I came across this article and thought it was pretty spot-on.  I’ll speak for our market below.

5 New “Rules” for Homebuying

#1. Lowball offers won’t likely stick: There are a few times when the lowball offer will work.  Those “screaming deals” are becoming more infrequent.  With the stabilization of our market that I spoke of previously, I’m seeing a dip in the supply.  This dip means more competition.  The best bets for lowball offers?  Properties that are in immediate threat of foreclosure auction (often this will help a seller postpone the foreclosure with a last minute offer sent to the lender); properties with many days on market (DOM), especially if bank owned (REO) and sometimes vacant land.  Vacant land is still our softest segment, with many lots in competition.  Not all lots are created equally, however, and many owners selling vacant land in our marketplace are in an equity position to hold for a longer period of time.

#2. Get pre-approved:  This is very true for our area.  Many buyers are looking for an REO.  In order for agents to even submit an offer, we almost always have to have a lender pre-approval letter.  Sometimes a buyer even needs to pre-qualify with the bank holding the REO.  That doesn’t mean that you have to use THAT bank for your financing, but it does mean that you have to be completely qualified to purchase their homes.

#3. Get realistic about the market: Your Realtor should be able to provide a CMA for the property you’re looking to buy.  At the very least, you can ask for any comparable sales within the past 6 months.  Sometimes, it IS hard to find comps, and the CMA isn’t the tell-all for a value, but it does give a buyer sound knowledge in the market, and helps to avoid breaking rule #1.

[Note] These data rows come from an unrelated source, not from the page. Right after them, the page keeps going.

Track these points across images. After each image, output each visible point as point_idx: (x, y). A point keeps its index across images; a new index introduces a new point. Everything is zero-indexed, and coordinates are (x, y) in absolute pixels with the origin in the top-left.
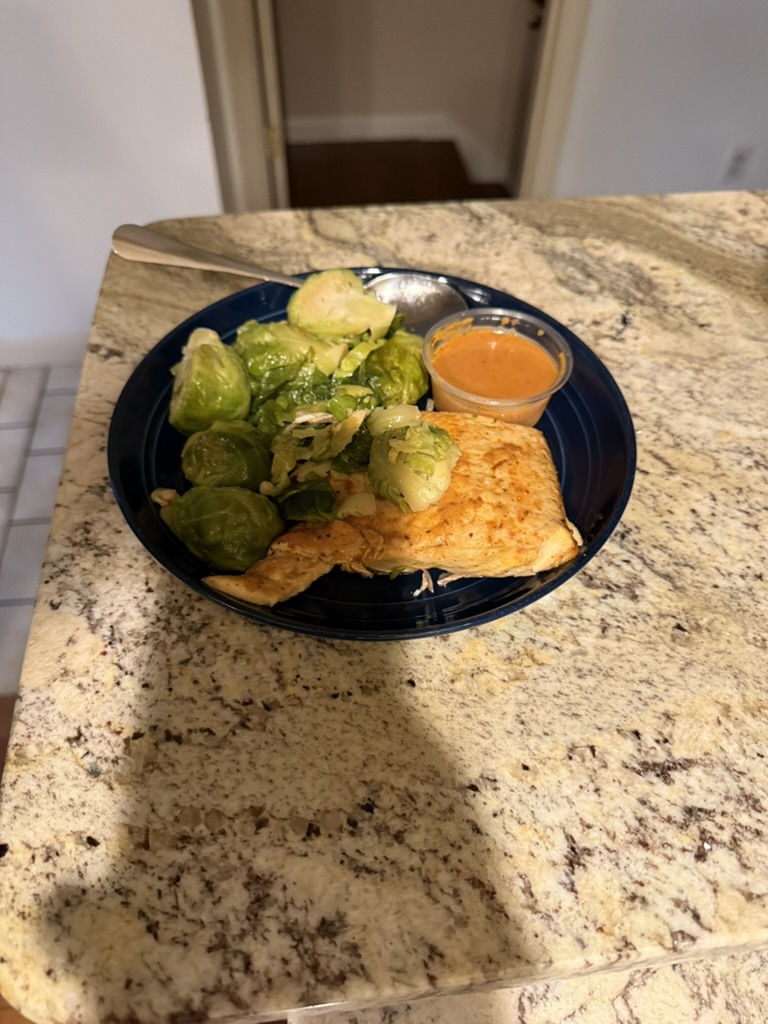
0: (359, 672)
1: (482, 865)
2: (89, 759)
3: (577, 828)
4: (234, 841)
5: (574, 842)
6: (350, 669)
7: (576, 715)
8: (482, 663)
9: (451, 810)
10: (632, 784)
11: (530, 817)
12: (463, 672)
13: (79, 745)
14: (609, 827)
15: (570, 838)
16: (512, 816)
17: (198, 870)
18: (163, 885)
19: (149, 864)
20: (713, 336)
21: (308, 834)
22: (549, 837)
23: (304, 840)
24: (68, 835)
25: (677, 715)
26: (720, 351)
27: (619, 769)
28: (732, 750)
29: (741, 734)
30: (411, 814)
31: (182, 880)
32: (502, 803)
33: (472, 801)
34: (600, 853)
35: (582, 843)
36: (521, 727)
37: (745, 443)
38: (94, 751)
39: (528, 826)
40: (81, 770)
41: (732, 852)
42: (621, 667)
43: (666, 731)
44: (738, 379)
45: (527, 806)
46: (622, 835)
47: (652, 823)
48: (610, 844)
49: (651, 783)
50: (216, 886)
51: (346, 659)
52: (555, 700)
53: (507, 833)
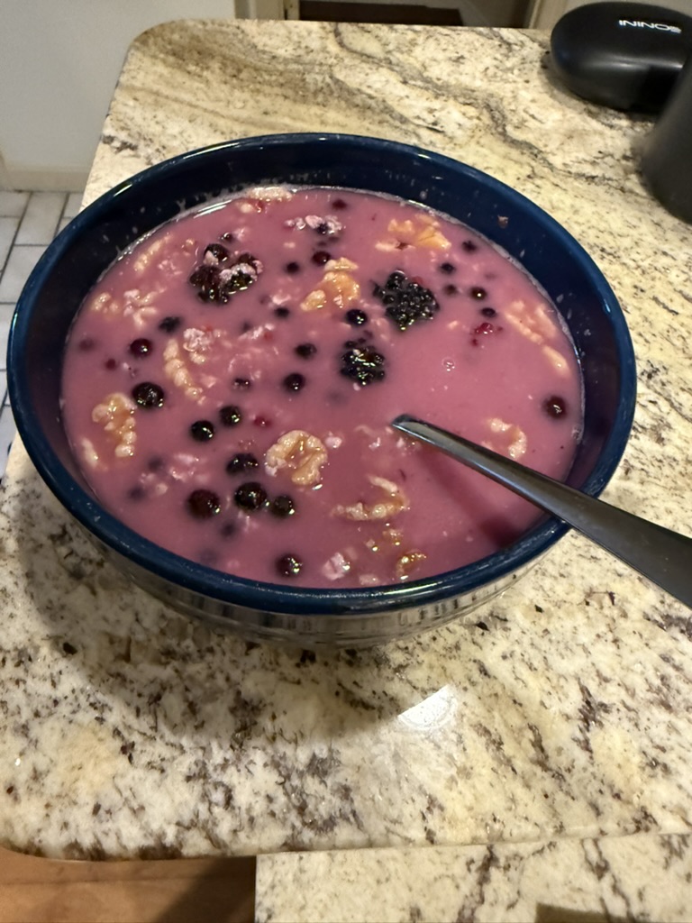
1: (489, 711)
2: (72, 560)
3: (593, 680)
4: (222, 661)
5: (590, 695)
9: (457, 647)
10: (654, 638)
11: (543, 663)
13: (63, 544)
14: (628, 682)
15: (584, 690)
16: (523, 660)
17: (181, 688)
18: (142, 702)
19: (129, 677)
21: (303, 660)
22: (562, 687)
23: (298, 665)
24: (42, 639)
27: (641, 621)
30: (415, 648)
31: (163, 699)
32: (512, 645)
33: (479, 640)
34: (618, 710)
35: (599, 696)
38: (77, 551)
39: (540, 673)
40: (62, 570)
45: (540, 650)
46: (642, 692)
47: (676, 681)
48: (629, 702)
49: (675, 639)
50: (200, 709)
53: (517, 678)
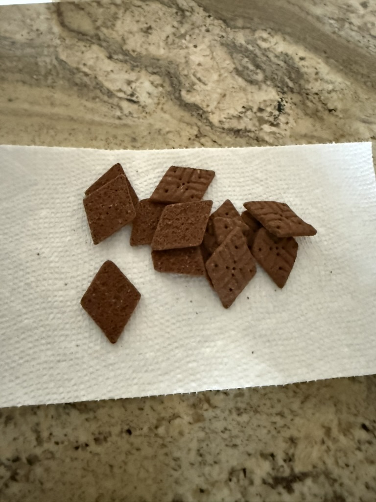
0: (94, 427)
6: (87, 424)
7: (235, 446)
8: (176, 411)
12: (163, 419)
25: (297, 439)
28: (330, 462)
29: (336, 450)
36: (200, 459)
42: (265, 404)
43: (291, 451)
51: (85, 416)
52: (222, 434)
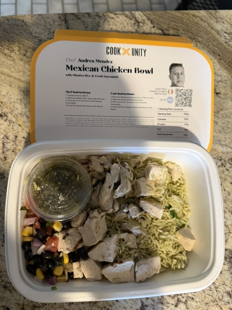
2: (3, 283)
5: (143, 303)
20: (220, 99)
26: (221, 107)
34: (150, 306)
35: (146, 303)
37: (220, 155)
38: (4, 280)
40: (1, 287)
41: (185, 305)
44: (224, 123)
48: (153, 303)
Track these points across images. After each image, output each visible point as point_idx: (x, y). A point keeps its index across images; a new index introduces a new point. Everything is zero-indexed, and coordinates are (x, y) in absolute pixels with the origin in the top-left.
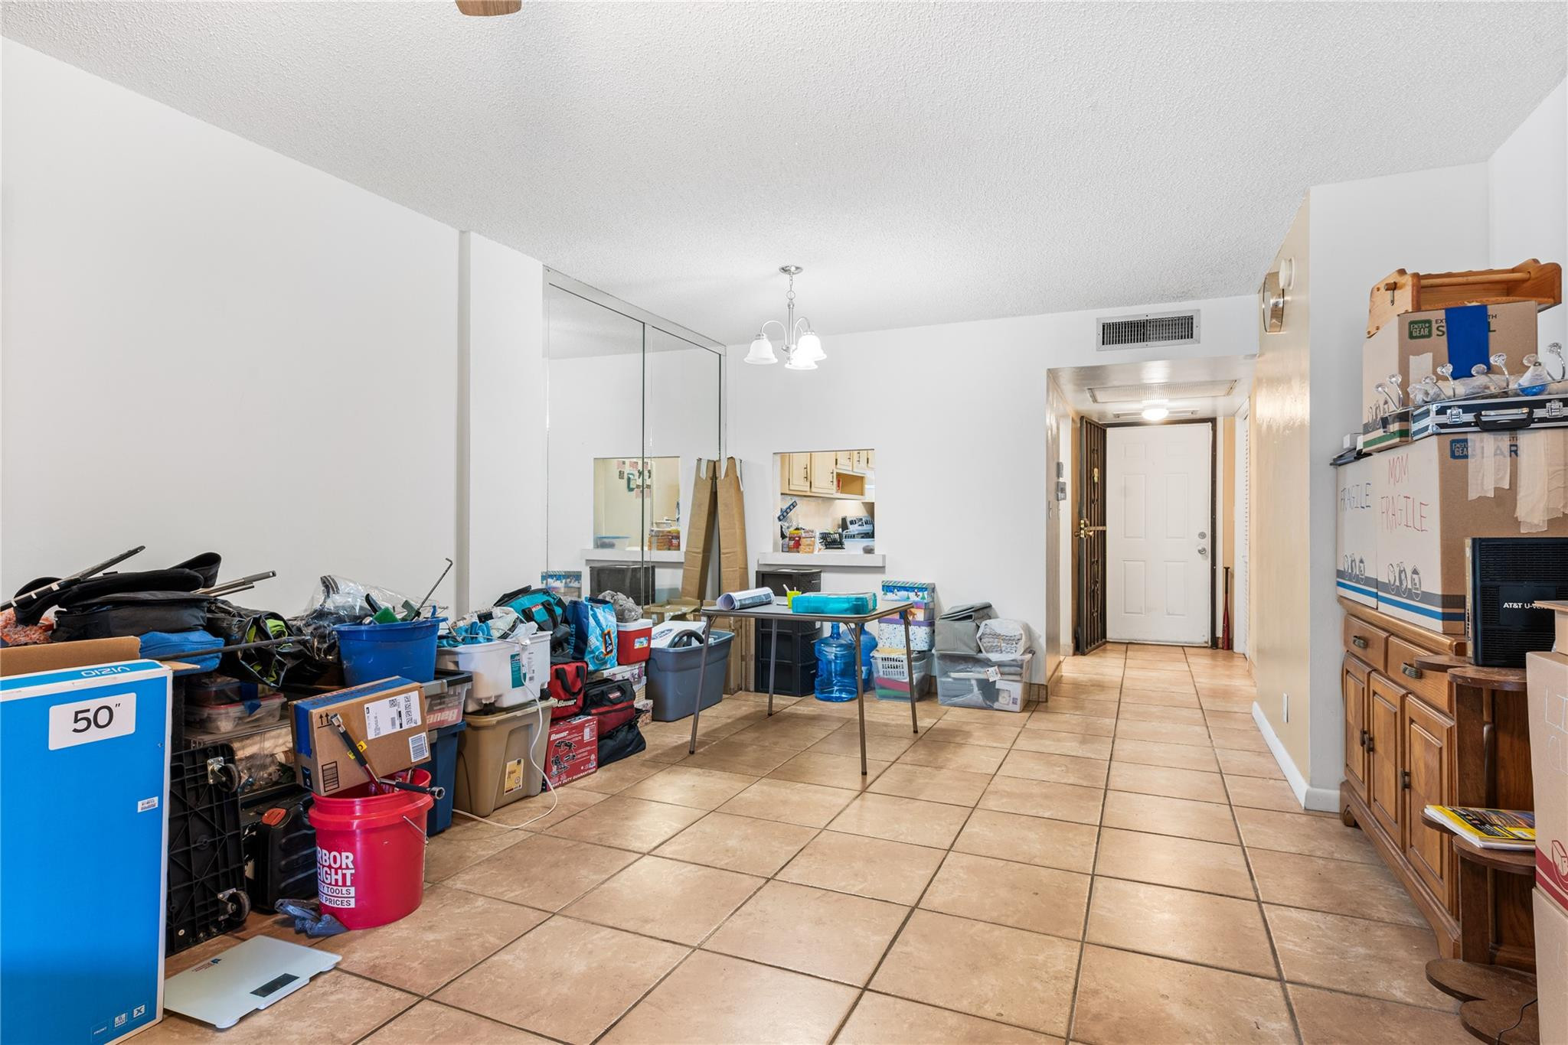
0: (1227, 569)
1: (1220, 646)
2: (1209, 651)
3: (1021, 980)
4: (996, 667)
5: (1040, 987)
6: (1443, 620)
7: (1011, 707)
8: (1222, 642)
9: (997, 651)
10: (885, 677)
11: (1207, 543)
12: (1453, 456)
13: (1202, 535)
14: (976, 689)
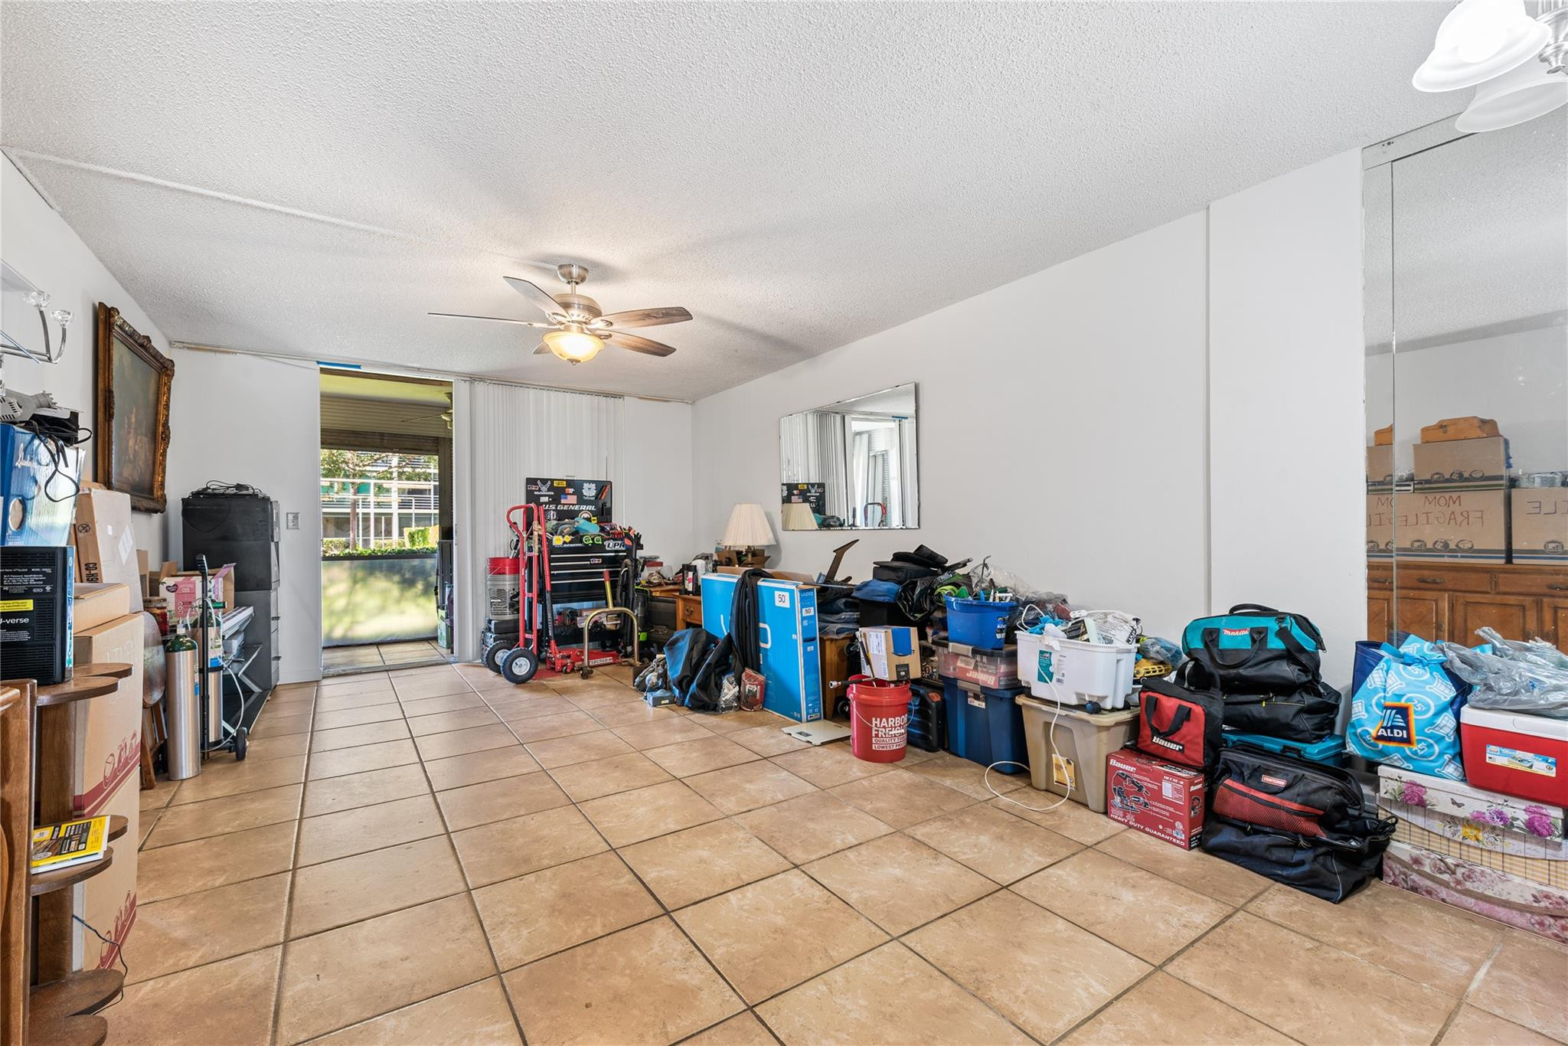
3: (526, 906)
5: (508, 909)
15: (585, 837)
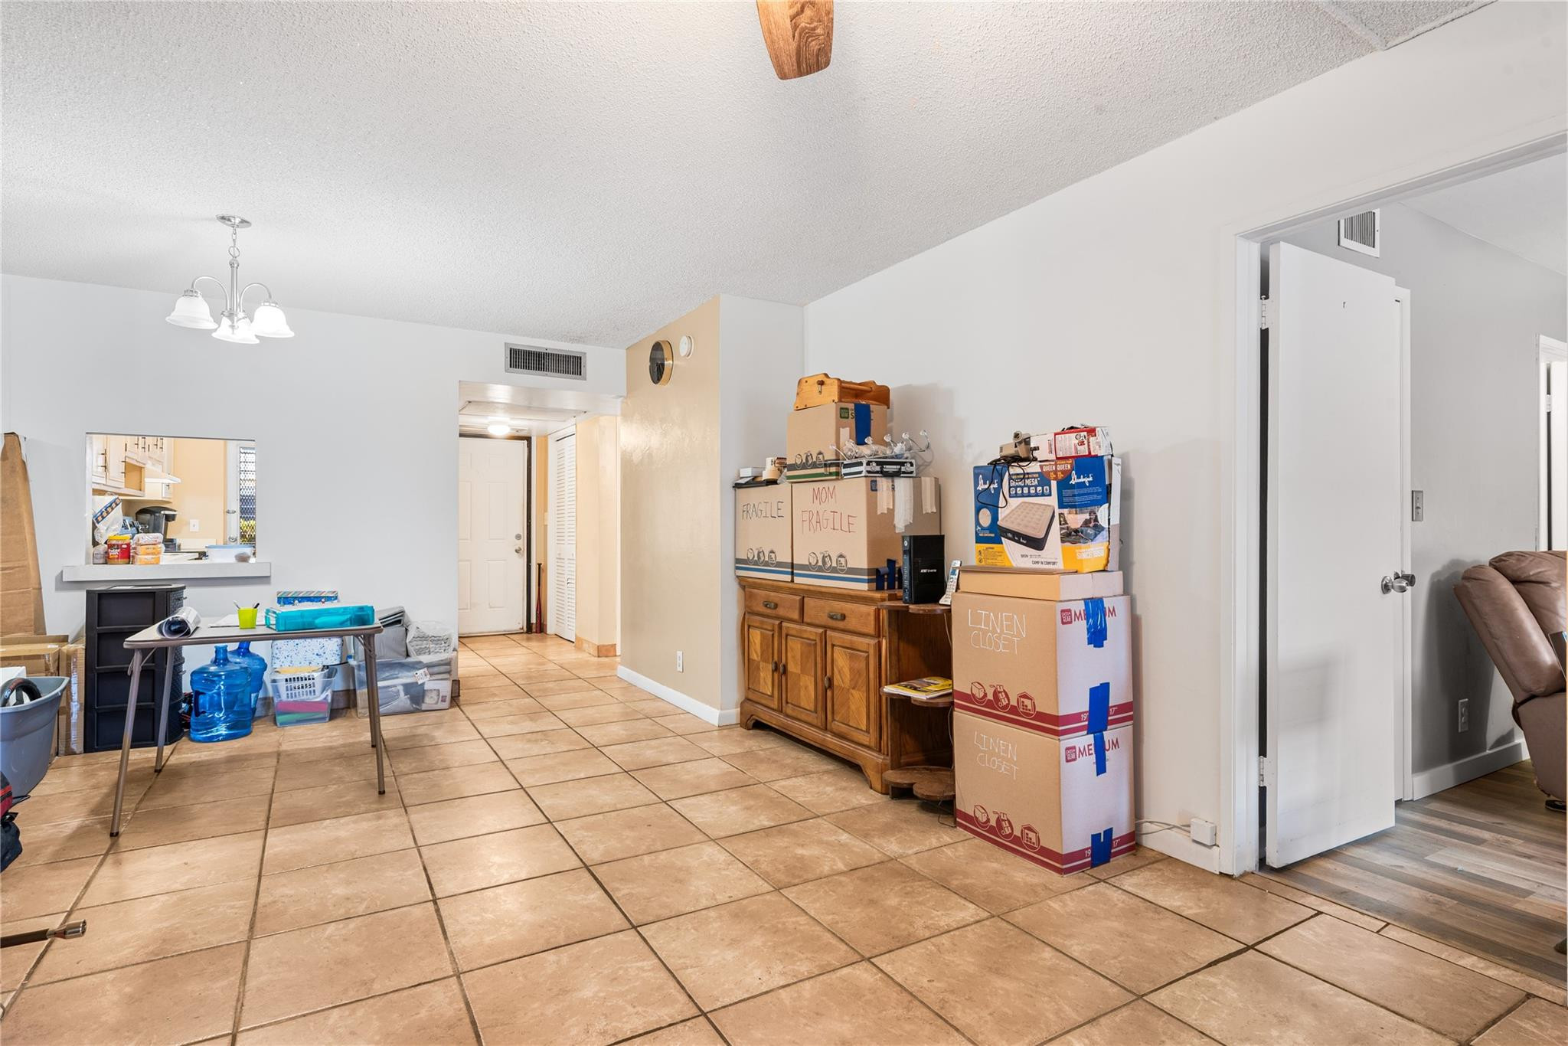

#4. Expect some competition: I’m seeing many more instances of multiple offers.  In fact, the last 6 transactions I’ve had have been in a multiple offer situation.  Buyers must prepare themselves for this, and must know what they are willing to pay for a home before becoming emotionally entangled in a “bidder’s war”.  Having multiple offers also means that the TERMS of your offer can be just as important as price.  For example: A house listed at $115,000 has two offers. An offer of $105,000, cash, investor (non-occupant) with no contingencies and an offer of $110,000 100% financing, buyer is unqualified and has many contingencies.  When typically dealing with an REO owner, the first offer is more likely the one that will be accepted (notice that NEITHER is OVER the asking price?).  Make sure your writing your contract is as clean as you can make it when you’re competing.

#5. Conduct property research:  This is why there are inspection periods.  Even with REO property, the owners allow for a time period to conduct inspection.  Know when you’re writing an offer that you have this option, and you should use it.  Instead of WAITING to write an offer until your questions are completely answered, make an offer and UTILIZE your inspection period.  This means you won’t miss out on an opportunity, but you have sufficient time to know exactly what you’re getting.  This doesn’t mean that an REO lender will make repairs, normally REO property is sold AS-IS.  It just means you aren’t surprised with a broken furnace when you move in (January in Driggs make anyone shake in their boots?) and you have the opportunity to withdraw if you feel that it is too financially burdensome.

I feel like these are some great rules to follow.  What do you think?  Any rules you would add to the list?